Working with Youth: Children, Adolescents, Young Adults and their Families

“We need to take a less narrow look at our children’s problems and, instead, see them as windows of opportunity, a way of exploring and understanding all facets of our children’s development. If we can understand the underlying developmental process, we can see a child’s struggles and signs of striving towards growth instead of chronic problems or attempts to aggravate the adult.”
- Stanley Greenspan, MD.

When using the People Systems Relational & Neuro-Developmental Approach to Human Dynamics, working with children requires that I work with the entire family depending on the developmental needs of the youth. While in most cases parents will request me to see their child or to see the entire family, after an initial assessment I usually begin by working with the parents. There might be a need to have sessions to address challenges particular to individual dyads (e.g., mother and child or child and sibling), along with sessions with the child which I consider to be mostly diagnostic rather than therapeutic as the healing ingredient resides in assisting the parents in strengthening and improving their relationship with their child as a way to reduce the emotional and behavioral challenges being exhibited by the child.
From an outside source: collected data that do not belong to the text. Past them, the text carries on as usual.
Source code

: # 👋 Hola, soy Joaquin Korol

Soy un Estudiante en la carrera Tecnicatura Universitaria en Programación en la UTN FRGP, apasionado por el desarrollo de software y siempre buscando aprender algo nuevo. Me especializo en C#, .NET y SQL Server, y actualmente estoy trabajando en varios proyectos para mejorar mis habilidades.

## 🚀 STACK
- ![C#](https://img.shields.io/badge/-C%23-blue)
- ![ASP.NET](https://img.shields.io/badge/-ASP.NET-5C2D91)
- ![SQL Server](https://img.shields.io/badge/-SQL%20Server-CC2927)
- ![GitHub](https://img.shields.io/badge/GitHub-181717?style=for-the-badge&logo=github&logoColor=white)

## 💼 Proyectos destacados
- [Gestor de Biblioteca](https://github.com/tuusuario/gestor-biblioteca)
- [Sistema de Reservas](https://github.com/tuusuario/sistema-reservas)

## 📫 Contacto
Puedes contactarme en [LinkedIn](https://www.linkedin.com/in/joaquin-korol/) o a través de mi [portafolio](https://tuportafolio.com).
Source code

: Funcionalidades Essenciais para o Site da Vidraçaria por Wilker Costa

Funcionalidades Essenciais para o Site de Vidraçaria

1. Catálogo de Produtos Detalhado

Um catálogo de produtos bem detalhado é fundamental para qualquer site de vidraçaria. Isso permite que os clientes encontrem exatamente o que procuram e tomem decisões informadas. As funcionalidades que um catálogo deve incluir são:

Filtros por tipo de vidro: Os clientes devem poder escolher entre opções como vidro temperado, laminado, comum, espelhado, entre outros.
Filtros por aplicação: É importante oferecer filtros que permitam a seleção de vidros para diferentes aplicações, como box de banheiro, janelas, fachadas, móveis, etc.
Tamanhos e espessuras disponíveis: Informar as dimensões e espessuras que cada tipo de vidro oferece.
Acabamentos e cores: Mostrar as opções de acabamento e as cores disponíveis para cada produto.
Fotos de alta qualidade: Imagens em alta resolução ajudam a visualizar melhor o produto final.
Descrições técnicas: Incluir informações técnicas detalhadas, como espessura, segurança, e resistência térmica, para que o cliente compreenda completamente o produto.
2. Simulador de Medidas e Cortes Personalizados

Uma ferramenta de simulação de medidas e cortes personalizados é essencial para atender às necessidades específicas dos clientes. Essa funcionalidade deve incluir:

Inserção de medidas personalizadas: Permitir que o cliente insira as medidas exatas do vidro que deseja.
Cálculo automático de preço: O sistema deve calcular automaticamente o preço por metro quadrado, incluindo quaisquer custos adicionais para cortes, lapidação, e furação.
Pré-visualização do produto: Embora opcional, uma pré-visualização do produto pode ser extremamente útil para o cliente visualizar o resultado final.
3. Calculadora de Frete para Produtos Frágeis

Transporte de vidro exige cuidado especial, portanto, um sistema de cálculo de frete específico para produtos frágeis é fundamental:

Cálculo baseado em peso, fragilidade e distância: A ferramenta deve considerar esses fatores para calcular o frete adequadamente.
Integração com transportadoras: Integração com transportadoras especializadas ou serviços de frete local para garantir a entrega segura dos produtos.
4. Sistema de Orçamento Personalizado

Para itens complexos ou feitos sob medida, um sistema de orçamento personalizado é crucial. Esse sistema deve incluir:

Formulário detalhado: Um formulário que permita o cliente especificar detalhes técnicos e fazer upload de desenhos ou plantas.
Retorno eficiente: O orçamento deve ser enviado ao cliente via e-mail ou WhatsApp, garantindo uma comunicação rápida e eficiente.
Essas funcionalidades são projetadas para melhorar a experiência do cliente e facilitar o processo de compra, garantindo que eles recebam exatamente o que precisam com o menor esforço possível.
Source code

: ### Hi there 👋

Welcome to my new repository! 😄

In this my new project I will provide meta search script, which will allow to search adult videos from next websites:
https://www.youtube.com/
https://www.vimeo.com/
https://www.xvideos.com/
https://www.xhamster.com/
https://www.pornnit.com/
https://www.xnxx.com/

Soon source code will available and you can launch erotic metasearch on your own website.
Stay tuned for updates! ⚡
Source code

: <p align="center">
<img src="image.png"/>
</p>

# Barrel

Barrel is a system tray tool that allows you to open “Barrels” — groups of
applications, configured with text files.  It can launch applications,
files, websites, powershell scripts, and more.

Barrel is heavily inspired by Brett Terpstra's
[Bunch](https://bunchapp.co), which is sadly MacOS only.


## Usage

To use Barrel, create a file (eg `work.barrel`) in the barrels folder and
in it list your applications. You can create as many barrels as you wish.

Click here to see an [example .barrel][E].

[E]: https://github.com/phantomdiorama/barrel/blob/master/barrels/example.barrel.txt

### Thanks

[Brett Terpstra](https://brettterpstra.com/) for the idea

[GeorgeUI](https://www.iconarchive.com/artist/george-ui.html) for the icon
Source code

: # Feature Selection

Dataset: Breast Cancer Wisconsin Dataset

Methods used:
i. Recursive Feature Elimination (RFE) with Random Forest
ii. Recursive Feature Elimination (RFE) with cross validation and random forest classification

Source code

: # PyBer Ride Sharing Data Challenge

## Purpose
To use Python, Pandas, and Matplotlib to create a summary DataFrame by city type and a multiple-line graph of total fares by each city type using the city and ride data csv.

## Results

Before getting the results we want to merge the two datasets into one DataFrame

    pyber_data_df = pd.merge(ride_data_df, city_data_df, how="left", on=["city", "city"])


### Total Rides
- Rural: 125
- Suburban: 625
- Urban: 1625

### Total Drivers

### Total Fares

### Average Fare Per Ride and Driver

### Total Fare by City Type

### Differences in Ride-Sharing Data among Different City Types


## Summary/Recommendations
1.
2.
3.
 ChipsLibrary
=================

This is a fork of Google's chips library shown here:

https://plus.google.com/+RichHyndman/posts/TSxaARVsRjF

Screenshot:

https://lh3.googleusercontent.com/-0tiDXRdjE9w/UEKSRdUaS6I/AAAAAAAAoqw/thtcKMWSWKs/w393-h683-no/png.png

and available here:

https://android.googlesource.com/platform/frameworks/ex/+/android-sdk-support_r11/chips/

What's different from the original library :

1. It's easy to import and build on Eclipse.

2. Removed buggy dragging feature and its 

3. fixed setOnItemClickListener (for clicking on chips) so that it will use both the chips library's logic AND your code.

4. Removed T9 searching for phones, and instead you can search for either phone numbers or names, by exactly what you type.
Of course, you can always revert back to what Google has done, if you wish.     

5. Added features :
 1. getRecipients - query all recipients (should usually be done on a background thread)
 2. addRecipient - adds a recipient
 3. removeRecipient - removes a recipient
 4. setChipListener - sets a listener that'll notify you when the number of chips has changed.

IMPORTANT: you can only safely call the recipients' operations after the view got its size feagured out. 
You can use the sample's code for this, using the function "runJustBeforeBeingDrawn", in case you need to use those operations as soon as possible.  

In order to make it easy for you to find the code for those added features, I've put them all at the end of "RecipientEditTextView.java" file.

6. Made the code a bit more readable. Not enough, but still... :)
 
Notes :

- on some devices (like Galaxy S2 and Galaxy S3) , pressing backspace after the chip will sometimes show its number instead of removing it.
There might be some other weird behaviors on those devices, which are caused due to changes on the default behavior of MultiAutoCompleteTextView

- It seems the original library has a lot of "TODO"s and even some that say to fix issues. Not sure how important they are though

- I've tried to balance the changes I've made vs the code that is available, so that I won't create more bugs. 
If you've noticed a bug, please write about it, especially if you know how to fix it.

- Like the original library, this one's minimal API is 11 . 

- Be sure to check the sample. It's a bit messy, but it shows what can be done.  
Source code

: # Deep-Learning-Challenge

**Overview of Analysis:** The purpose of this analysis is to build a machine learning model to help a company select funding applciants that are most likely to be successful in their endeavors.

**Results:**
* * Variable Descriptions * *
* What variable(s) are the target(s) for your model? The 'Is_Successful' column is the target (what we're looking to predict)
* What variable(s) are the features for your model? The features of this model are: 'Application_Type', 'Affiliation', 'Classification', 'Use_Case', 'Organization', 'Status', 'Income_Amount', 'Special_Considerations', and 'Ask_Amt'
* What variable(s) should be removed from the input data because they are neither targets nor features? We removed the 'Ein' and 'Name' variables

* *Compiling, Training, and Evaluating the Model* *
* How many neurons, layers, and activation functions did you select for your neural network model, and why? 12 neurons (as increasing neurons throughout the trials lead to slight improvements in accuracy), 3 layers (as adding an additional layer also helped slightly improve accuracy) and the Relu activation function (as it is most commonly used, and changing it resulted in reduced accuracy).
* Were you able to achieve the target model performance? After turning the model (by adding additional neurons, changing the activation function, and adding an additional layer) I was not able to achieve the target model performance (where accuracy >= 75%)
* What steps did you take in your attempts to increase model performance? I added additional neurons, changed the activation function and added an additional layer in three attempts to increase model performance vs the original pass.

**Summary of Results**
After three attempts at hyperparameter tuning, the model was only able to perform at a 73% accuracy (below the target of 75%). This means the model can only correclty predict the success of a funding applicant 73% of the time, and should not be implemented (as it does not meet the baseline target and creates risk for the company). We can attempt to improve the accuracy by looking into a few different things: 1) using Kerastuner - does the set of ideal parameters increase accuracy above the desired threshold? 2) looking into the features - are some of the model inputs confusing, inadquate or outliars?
Counselors have at their disposal a myriad of approaches, theories and techniques when attempting to understand and provide relief to the developmental, behavioral, emotional and academic symptoms that motivate parents to seek help for their children. My approach predominantly focuses on understanding what are the emotions that are being communicated by the tantrum, the punching, the ‘oppositionality,’ the substance use, the bad grades, the 'bad attitude,' or the excessive amount of time spent playing video games.


My Challenge

My challenge is to understand what is the story that the child is trying to communicate through his behavior as in many cases children are developmentally unable to express their internal feeling states. Due to the fact that their brain is not fully developed, children are unable to self-regulate (i.e., identify, express, and process) the complex mixture of emotions resulting from their internal feeling states (Siegel & Bryson, 2011). My approach is to help children identify what are the emotions that lie underneath the behavior that has brought them to therapy. In addition, I help the parents to shift their perspective from focusing on the behavior to instead focusing on how they can use children's challenging experiences as a way to get to know their emotional makeup while strengthening and maintaining the relationship with their children.


Advocating for the Child

“Based on my clinical experience and neuroscience research, I have learned to interpret children’s negative behaviors as a necessary part of human development. The child’s development is highly enhanced when parents understand that how they respond to these negative behaviors will determine if these behaviors endure or not. In a nutshell, responding with interventions that soothe the survival part of the brain will directly contribute to the child’s brain being able to develop stronger and more prolific connections between the survival part of the brain and the executive function part of the brain in the prefrontal cortex.”

My job is to advocate for the child by helping the caregivers to understand children in a way that is critical for their overall development. It is my experience that as children feel understood while improving their relationship with their parents; the negative behavior that brought them to therapy starts to dissipate.

Repairing and Strengthening the Relationship

While I work individually with the child and provide coaching for parents to assist them in implementing relational techniques, I strive to eventually help children and their parents come together via family sessions as a way to repair and enhance their relationship. Therapeutic interventions that are learned by the parents during therapy become part of the parents’ toolbox for ensuring the child’s ongoing healthy relational development.


- Siegel, D. J., & Bryson, T. P. (2011). 
The whole-brain child: 12 revolutionary strategies to nurture your child's developing mind. Delacorte Press.